··· Supplied data ···

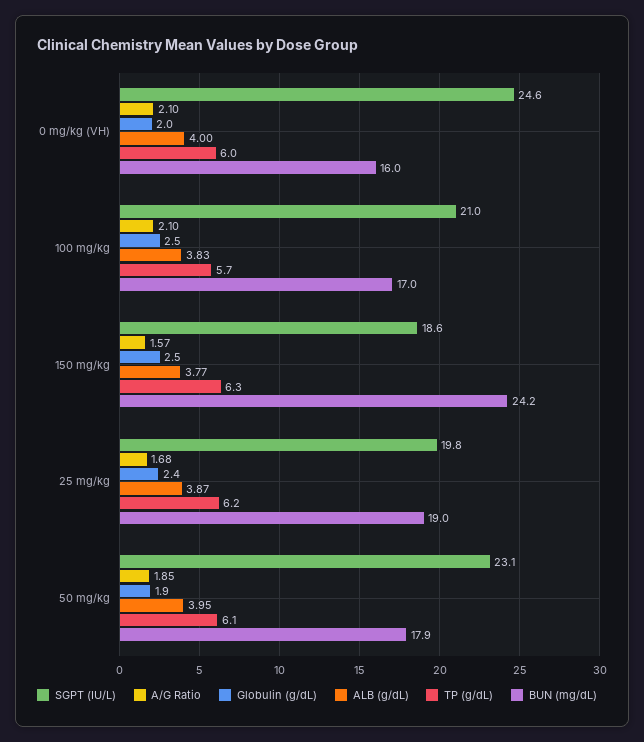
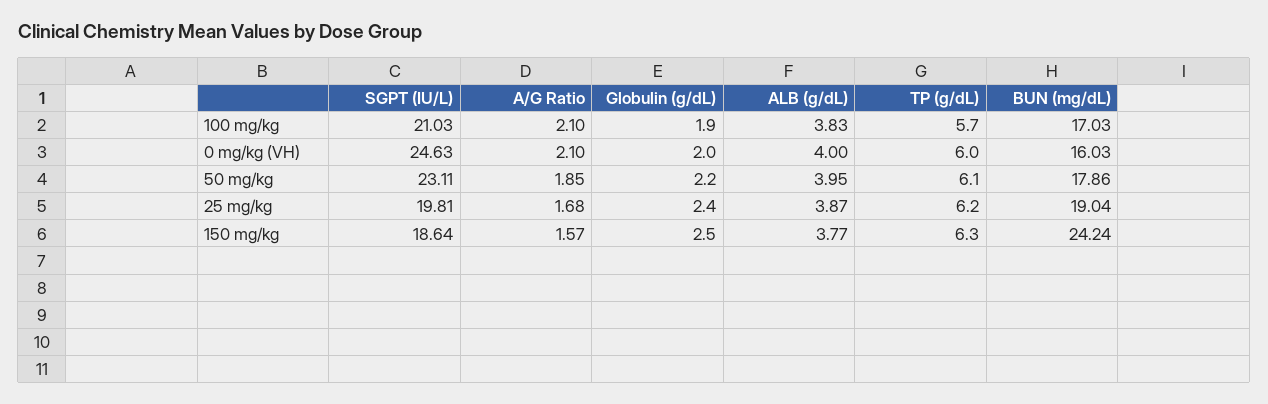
  {
    "SGPT (IU/L)": {
      "0 mg/kg (VH)": 24.63,
      "100 mg/kg": 21.03,
      "150 mg/kg": 18.64,
      "25 mg/kg": 19.81,
      "50 mg/kg": 23.11
    },
    "A/G Ratio": {
      "0 mg/kg (VH)": 2.1,
      "100 mg/kg": 2.1,
      "150 mg/kg": 1.57,
      "25 mg/kg": 1.68,
      "50 mg/kg": 1.85
    },
    "Globulin (g/dL)": {
      "0 mg/kg (VH)": 2,
-     "100 mg/kg": 2.5,
+     "100 mg/kg": 1.9,
      "150 mg/kg": 2.5,
      "25 mg/kg": 2.4,
-     "50 mg/kg": 1.9
+     "50 mg/kg": 2.2
    },
    "ALB (g/dL)": {
      "0 mg/kg (VH)": 4,
      "100 mg/kg": 3.83,
      "150 mg/kg": 3.77,
      "25 mg/kg": 3.87,
      "50 mg/kg": 3.95
    },
    "TP (g/dL)": {
      "0 mg/kg (VH)": 6,
      "100 mg/kg": 5.7,
      "150 mg/kg": 6.3,
      "25 mg/kg": 6.2,
      "50 mg/kg": 6.1
    },
    "BUN (mg/dL)": {
      "0 mg/kg (VH)": 16.03,
      "100 mg/kg": 17.03,
      "150 mg/kg": 24.24,
      "25 mg/kg": 19.04,
      "50 mg/kg": 17.86
    }
  }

···

Your objective: In the copy, include no pictures; otherwise transcribe the entries exactly.

Your solution:
  {
    "SGPT (IU/L)": {
      "0 mg/kg (VH)": 24.63,
      "100 mg/kg": 21.03,
      "150 mg/kg": 18.64,
      "25 mg/kg": 19.81,
      "50 mg/kg": 23.11
    },
    "A/G Ratio": {
      "0 mg/kg (VH)": 2.1,
      "100 mg/kg": 2.1,
      "150 mg/kg": 1.57,
      "25 mg/kg": 1.68,
      "50 mg/kg": 1.85
    },
    "Globulin (g/dL)": {
      "0 mg/kg (VH)": 2,
-     "100 mg/kg": 2.5,
+     "100 mg/kg": 1.9,
      "150 mg/kg": 2.5,
      "25 mg/kg": 2.4,
-     "50 mg/kg": 1.9
+     "50 mg/kg": 2.2
    },
    "ALB (g/dL)": {
      "0 mg/kg (VH)": 4,
      "100 mg/kg": 3.83,
      "150 mg/kg": 3.77,
      "25 mg/kg": 3.87,
      "50 mg/kg": 3.95
    },
    "TP (g/dL)": {
      "0 mg/kg (VH)": 6,
      "100 mg/kg": 5.7,
      "150 mg/kg": 6.3,
      "25 mg/kg": 6.2,
      "50 mg/kg": 6.1
    },
    "BUN (mg/dL)": {
      "0 mg/kg (VH)": 16.03,
      "100 mg/kg": 17.03,
      "150 mg/kg": 24.24,
      "25 mg/kg": 19.04,
      "50 mg/kg": 17.86
    }
  }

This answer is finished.